Making the ESP32-based "cheap yellow display" slightly less frustrating.

Alasdair Allan
6 months ago
A "cheap yellow display" (📷: Larry Bank)

The ESP32-2432S028R development board has become known in the maker community as the “Cheap Yellow Display” or CYD for short. Built around an ESP32-WROOM-32 module, the board comes with a 320 × 280 pixel 2.8-inch TFT touchscreen LCD, a microSD card slot, and an RGB LED. These are really rather nice boards. A lot of work has also been put in by various people in the community, like Brian Lough, to support them where the manufacturer fell down.

However, support for the display itself is based around the Bodmer TFT_eSPI display driver — an Arduino and PlatformIO IDE-compatible TFT library optimized for the RP2040, STM32, ESP8266, and ESP32 that supports different driver chips — which takes some configuration depending on the specific display is being used.
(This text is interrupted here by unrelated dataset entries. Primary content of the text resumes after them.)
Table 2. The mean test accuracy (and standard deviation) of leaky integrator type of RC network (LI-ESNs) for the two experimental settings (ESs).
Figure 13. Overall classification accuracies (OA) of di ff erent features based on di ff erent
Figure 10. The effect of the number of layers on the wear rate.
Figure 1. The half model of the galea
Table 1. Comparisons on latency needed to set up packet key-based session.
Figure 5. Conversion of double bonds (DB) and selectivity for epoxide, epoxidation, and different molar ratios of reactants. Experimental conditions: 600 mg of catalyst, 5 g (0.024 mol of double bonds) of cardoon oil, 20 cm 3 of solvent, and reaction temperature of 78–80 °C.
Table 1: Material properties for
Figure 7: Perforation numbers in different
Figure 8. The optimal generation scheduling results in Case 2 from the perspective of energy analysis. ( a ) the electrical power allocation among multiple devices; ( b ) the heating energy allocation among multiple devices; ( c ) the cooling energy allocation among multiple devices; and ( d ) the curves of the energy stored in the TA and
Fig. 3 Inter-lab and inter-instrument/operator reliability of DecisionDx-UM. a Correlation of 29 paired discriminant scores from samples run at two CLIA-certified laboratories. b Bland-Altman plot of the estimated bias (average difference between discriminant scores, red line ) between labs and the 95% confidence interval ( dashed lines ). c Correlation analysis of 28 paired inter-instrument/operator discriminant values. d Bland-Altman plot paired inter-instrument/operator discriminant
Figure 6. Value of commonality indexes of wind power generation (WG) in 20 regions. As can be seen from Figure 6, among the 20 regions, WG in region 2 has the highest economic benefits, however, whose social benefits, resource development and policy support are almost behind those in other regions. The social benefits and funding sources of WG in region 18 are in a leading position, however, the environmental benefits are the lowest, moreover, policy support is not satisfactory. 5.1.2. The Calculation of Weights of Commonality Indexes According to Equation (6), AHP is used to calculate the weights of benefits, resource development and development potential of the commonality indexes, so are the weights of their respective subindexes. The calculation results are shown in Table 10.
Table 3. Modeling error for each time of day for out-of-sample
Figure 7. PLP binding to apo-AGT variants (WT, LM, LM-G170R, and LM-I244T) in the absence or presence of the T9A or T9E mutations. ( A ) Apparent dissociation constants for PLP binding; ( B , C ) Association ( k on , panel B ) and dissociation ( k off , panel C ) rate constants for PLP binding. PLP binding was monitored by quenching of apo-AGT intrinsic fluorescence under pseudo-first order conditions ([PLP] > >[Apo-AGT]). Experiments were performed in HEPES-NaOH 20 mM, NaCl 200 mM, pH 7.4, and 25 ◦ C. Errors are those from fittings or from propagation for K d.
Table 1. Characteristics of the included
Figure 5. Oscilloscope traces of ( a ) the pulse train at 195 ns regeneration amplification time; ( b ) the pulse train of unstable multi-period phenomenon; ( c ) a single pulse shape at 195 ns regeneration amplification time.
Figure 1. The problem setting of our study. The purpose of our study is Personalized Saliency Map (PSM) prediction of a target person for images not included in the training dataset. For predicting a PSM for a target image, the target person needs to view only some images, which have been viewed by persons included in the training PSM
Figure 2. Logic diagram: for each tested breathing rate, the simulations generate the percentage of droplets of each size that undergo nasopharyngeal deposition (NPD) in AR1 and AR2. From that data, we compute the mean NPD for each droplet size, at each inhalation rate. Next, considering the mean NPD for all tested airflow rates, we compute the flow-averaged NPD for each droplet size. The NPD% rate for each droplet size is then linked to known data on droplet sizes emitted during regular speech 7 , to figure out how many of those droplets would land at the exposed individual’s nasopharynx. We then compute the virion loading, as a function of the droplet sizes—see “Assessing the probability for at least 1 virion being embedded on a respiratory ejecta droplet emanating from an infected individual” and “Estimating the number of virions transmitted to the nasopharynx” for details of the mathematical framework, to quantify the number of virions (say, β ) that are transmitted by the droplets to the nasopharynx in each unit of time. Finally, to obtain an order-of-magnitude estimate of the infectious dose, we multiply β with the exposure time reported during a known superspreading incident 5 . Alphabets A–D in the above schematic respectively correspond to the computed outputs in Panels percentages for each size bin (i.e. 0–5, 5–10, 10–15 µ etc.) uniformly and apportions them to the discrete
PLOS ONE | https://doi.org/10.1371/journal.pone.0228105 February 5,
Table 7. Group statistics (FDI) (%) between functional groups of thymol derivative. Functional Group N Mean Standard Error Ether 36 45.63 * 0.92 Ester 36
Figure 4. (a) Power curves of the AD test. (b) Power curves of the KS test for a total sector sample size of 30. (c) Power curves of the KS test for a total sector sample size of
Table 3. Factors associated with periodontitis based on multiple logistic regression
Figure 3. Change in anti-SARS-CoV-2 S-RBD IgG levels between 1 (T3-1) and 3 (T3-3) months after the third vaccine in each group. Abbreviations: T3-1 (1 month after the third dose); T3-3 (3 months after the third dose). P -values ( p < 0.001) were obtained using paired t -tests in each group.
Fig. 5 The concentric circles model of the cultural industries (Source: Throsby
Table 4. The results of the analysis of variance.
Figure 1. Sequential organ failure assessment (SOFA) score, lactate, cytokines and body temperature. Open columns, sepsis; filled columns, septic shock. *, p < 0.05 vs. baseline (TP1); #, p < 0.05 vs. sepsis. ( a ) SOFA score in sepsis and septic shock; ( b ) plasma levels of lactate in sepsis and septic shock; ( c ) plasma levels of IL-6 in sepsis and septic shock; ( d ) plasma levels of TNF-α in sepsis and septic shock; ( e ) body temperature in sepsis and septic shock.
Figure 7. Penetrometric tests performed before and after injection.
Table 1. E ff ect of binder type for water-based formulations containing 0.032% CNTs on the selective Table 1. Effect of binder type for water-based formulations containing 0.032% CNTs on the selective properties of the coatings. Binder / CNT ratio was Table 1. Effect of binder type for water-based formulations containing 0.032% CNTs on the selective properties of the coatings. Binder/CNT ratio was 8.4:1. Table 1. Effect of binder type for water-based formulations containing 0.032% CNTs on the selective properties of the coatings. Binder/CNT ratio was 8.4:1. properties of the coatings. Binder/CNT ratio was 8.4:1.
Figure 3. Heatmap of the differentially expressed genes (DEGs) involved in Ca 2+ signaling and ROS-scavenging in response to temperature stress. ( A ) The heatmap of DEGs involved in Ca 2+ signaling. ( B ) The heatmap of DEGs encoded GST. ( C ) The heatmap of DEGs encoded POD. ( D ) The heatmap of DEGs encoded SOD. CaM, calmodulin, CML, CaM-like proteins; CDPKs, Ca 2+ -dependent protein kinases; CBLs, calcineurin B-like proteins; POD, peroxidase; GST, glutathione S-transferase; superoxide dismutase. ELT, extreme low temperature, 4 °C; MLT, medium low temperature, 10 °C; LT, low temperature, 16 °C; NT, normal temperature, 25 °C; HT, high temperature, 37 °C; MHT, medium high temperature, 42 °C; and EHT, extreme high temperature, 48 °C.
For people hoping to use these boards directly from the Arduino environment, that can be frustrating.

"The user is required to set up a lot of macro defines and/or copy and edit a .h file filled with the unique info for the target display," says Larry Bank, "…for a user who is not a C++ expert, nor experienced with these displays, editing that file can be a challenge."

Bank therefore sat down and did wrote some code to simplify configuration and let users get started with CYDs more easily.

//
// Simple example of display and touch on CYDs (Cheap Yellow Displays)
//
// written by Larry Bank
// Copyright (c) 2024 BitBank Software, Inc.
//
#include <bb_spi_lcd.h>
BB_SPI_LCD lcd;

void setup() {
lcd.begin(DISPLAY_CYD); // initialize the LCD in landscape mode
lcd.fillScreen(TFT_BLACK);
lcd.setFont(FONT_12x16);
lcd.setTextColor(TFT_GREEN, TFT_BLACK);
lcd.println("CYD LCD & Touch Test");
lcd.rtInit(); // initialize the resistive touch controller
} /* setup() */

void loop() {
TOUCHINFO ti;
bool bPrinted = false;

while (1) {
lcd.rtReadTouch(&ti);
if (ti.count > 0) {
lcd.setCursor(0,16);
lcd.printf("Touch at: %d,%d ", ti.x[0], ti.y[0]);
bPrinted = true;
} else {
if (bPrinted) { // erase old info
bPrinted = false;
lcd.setCursor(0,16);
lcd.print(" "); // erase the line
}
}
}
} /* loop() */

More information can be found on Bank's CYD_Project GitHub repo where the README file talks you through the different variants of the CYD board and how to configure things — directly from your Arduino code — using his library code.